As per the latest developments, Pakistan’s trade deficit has witnessed a rise of 8.27% reaching $14.96 billion in the first seven months of the fiscal year 2020-21, in comparison to the same period last year. These figures were released by the Pakistan Bureau of Statistics on Monday.
This deficit primarily comprises an increased import of raw materials as well as semi-finished products, both essential to restart domestic industries. Pertinent to note however is that these numbers had significantly been rising since December as economic activity resumes throughout the country.

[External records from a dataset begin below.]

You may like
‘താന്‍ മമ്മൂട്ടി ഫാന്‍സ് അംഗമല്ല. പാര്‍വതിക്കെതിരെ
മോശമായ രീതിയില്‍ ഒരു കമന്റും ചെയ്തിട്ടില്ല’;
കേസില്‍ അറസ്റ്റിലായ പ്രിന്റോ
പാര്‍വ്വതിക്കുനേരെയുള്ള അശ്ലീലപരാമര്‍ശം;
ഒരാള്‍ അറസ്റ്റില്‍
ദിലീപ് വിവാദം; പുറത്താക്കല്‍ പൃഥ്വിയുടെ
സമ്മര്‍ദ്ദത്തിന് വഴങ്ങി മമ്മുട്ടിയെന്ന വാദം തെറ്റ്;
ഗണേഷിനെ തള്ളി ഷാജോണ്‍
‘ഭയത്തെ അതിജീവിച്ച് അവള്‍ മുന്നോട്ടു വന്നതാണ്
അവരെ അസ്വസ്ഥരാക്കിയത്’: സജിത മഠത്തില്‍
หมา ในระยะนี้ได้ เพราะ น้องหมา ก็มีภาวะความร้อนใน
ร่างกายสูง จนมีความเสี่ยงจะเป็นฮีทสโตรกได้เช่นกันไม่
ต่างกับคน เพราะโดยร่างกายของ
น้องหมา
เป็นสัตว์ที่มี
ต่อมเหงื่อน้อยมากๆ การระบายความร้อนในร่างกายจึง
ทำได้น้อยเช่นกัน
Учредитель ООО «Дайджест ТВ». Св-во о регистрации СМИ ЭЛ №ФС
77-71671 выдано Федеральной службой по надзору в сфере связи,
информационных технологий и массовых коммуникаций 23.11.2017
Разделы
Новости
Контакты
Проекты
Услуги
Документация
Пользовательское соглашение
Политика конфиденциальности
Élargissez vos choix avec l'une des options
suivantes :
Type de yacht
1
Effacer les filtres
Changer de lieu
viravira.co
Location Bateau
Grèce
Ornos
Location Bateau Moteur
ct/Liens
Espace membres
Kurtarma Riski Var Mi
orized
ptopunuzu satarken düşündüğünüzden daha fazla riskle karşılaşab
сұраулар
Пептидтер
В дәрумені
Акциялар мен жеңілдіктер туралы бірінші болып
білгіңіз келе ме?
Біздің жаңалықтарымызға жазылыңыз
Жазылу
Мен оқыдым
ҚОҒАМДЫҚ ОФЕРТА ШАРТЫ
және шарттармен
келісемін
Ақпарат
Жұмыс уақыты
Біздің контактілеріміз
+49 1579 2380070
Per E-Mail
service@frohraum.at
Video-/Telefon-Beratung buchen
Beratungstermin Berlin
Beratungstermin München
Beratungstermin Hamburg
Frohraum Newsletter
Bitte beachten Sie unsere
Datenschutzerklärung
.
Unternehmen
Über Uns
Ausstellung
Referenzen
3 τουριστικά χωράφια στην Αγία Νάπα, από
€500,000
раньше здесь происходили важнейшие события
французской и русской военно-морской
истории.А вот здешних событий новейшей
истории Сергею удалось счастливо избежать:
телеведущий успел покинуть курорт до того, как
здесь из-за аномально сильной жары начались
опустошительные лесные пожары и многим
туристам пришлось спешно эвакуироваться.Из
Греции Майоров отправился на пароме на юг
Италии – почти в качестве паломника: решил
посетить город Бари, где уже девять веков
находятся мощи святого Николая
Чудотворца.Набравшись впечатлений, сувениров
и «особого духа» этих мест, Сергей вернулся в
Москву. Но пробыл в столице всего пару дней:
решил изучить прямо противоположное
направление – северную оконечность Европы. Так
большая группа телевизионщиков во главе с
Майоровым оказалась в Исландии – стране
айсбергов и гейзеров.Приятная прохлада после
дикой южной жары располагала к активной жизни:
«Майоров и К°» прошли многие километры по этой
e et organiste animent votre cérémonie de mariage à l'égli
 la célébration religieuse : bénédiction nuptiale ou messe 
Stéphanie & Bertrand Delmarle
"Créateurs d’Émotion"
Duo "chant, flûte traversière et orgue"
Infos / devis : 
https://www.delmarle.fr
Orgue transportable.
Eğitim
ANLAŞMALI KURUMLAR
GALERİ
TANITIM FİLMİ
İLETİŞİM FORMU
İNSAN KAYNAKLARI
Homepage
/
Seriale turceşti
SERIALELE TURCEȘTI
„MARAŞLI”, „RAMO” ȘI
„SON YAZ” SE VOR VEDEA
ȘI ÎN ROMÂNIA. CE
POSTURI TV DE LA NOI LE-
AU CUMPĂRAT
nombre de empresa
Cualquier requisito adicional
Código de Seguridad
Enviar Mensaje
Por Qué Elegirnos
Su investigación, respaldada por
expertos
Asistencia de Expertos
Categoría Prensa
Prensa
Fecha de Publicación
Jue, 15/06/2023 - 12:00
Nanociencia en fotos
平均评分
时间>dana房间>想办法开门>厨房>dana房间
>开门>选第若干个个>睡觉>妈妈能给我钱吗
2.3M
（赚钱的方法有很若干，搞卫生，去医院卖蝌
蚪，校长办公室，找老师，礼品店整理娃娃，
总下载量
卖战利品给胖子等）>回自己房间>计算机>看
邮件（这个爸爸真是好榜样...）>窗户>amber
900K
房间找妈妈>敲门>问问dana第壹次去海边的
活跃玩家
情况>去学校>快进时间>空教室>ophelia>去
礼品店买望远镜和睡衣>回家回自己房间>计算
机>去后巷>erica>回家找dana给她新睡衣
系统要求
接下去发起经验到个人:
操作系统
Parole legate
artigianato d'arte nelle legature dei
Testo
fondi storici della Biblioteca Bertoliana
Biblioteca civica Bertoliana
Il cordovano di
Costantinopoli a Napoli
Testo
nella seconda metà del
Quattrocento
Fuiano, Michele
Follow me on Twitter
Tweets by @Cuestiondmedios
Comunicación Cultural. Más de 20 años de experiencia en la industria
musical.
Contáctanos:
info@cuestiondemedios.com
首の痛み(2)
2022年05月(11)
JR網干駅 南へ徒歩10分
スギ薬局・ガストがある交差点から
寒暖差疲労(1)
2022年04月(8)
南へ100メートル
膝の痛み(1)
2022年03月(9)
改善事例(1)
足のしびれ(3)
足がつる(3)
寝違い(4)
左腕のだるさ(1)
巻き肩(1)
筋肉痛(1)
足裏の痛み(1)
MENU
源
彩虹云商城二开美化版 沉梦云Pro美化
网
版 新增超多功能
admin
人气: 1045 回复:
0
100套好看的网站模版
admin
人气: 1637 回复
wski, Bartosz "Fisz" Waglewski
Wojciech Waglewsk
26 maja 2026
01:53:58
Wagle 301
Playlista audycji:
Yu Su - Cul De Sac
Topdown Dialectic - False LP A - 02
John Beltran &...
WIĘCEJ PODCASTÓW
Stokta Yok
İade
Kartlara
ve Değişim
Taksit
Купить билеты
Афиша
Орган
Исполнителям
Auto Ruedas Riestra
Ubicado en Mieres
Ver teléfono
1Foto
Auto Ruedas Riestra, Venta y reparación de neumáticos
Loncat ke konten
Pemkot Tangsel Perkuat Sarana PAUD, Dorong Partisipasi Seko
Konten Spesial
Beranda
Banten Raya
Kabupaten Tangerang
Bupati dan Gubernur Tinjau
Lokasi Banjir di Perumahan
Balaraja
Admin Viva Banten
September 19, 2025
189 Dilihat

As per statements by PTI supremo, Mr. Asad Umar, this growth in the deficit is attributed to a rise in production of the large-scale industry which will ultimately lead to a higher level of exports. He further stated that as of this moment, the number of remittances flowing in was sufficient to cater to the financing of the import bill.
On the basis of export growth Pakistan’s top markets for 7-month’s period are Indonesia (43pc), Australia (22pc), US (21pc), UK (21pc), Poland (14pc), Germany (12pc), the Netherlands (11pc) and China (9pc).
The markets showing declining exports during July-January 2020-21 were Thailand (43pc), Malaysia (24pc), Sri Lanka (23pc), the UAE (21pc), Bangladesh (18pc), Italy (7pc), and Spain (5pc).